At Queens College, the student body reflects the cultural diversity of New York City. Students bring with them traditions from all over the world, and I wanted to celebrate that in my design. I took for my theme global mythologies related to the four cardinal directions, or the four winds. The site was a circular paved area next to Klapper Hall surrounded by a low wall broken by six walkways. This seemed a perfect opportunity to create an outdoor plaza that would invite students to gather during lunch and between classes.

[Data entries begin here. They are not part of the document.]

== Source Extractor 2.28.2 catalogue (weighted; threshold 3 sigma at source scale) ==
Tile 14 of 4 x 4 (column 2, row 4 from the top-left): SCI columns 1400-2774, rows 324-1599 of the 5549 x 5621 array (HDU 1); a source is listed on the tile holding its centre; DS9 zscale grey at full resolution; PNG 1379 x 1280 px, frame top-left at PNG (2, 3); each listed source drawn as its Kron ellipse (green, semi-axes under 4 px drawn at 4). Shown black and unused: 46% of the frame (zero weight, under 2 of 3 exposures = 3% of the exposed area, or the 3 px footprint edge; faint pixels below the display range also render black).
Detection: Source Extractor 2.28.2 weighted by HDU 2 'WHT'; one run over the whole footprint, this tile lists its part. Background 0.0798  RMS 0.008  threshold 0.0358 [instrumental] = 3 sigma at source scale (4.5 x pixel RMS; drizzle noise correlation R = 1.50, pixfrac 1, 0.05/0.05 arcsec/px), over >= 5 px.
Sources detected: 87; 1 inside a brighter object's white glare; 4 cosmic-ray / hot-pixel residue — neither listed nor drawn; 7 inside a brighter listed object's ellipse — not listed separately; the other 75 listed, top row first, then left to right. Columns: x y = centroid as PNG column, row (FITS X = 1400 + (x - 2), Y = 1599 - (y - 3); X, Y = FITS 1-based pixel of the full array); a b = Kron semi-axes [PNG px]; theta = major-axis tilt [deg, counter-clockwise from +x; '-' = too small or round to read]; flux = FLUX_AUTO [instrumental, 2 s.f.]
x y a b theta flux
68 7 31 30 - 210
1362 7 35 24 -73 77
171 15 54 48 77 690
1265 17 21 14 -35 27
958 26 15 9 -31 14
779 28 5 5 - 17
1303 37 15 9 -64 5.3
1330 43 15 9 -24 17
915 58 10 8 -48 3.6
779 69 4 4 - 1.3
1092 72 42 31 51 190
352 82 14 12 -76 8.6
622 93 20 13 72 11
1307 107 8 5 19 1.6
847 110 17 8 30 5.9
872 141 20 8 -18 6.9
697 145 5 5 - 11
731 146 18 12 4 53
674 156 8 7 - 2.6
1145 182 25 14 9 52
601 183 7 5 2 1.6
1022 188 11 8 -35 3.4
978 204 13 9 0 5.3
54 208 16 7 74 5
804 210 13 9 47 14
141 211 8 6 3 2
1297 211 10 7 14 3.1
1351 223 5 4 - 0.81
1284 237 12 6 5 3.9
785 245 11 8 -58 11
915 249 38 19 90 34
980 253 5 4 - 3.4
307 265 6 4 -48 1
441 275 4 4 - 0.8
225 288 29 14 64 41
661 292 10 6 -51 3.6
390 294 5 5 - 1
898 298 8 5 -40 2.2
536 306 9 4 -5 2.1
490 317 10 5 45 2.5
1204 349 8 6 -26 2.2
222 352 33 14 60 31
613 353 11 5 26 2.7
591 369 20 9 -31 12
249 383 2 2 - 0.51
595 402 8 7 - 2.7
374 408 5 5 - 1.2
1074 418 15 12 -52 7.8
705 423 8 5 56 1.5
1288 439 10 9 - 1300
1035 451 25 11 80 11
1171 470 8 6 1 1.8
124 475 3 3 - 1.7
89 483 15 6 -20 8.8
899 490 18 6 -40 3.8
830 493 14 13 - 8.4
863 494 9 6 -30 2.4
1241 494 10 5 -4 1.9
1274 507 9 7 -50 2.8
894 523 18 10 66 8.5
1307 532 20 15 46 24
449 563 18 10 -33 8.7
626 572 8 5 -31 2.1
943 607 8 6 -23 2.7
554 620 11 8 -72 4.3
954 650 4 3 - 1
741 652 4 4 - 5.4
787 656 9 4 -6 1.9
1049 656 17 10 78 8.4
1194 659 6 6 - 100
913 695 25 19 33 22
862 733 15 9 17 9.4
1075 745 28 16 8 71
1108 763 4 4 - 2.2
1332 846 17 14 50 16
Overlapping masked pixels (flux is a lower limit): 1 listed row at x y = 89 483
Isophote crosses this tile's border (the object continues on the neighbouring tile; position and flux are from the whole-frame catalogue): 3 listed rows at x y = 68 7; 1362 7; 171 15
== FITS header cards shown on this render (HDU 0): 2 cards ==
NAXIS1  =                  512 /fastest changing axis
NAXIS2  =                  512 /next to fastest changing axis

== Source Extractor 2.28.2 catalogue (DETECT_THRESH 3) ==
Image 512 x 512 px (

To create seating opportunities, I designed cut and welded steel panels to be affixed to the back of each low wall, transforming them into seats. I incorporated mythological imagery from around the world into the seat back design for each cardinal direction. Among the nineteen mythological figures depicted are a Navajo pollen figure, a bull from Chaldea, and a dragon from China representing the East; a sunset-coiled serpent from Zaire, a baboon-headed god from Egypt, and a house glyph from the Aztecs representing the West. Each image is silhouetted against a colored glass lozenge and set into a horizontally flowing design recalling rolling wind-blown cloud forms.
For the plaza’s central focal point, I created a cut and welded metal sculpture on a base patterned with concentric circles, with key tiles indicating North, South, East, and West. This faux fountain is inspired by a creation myth, shared by the Japanese and the Hopi, that tells of life beginning when ants climbed out of the center of the earth.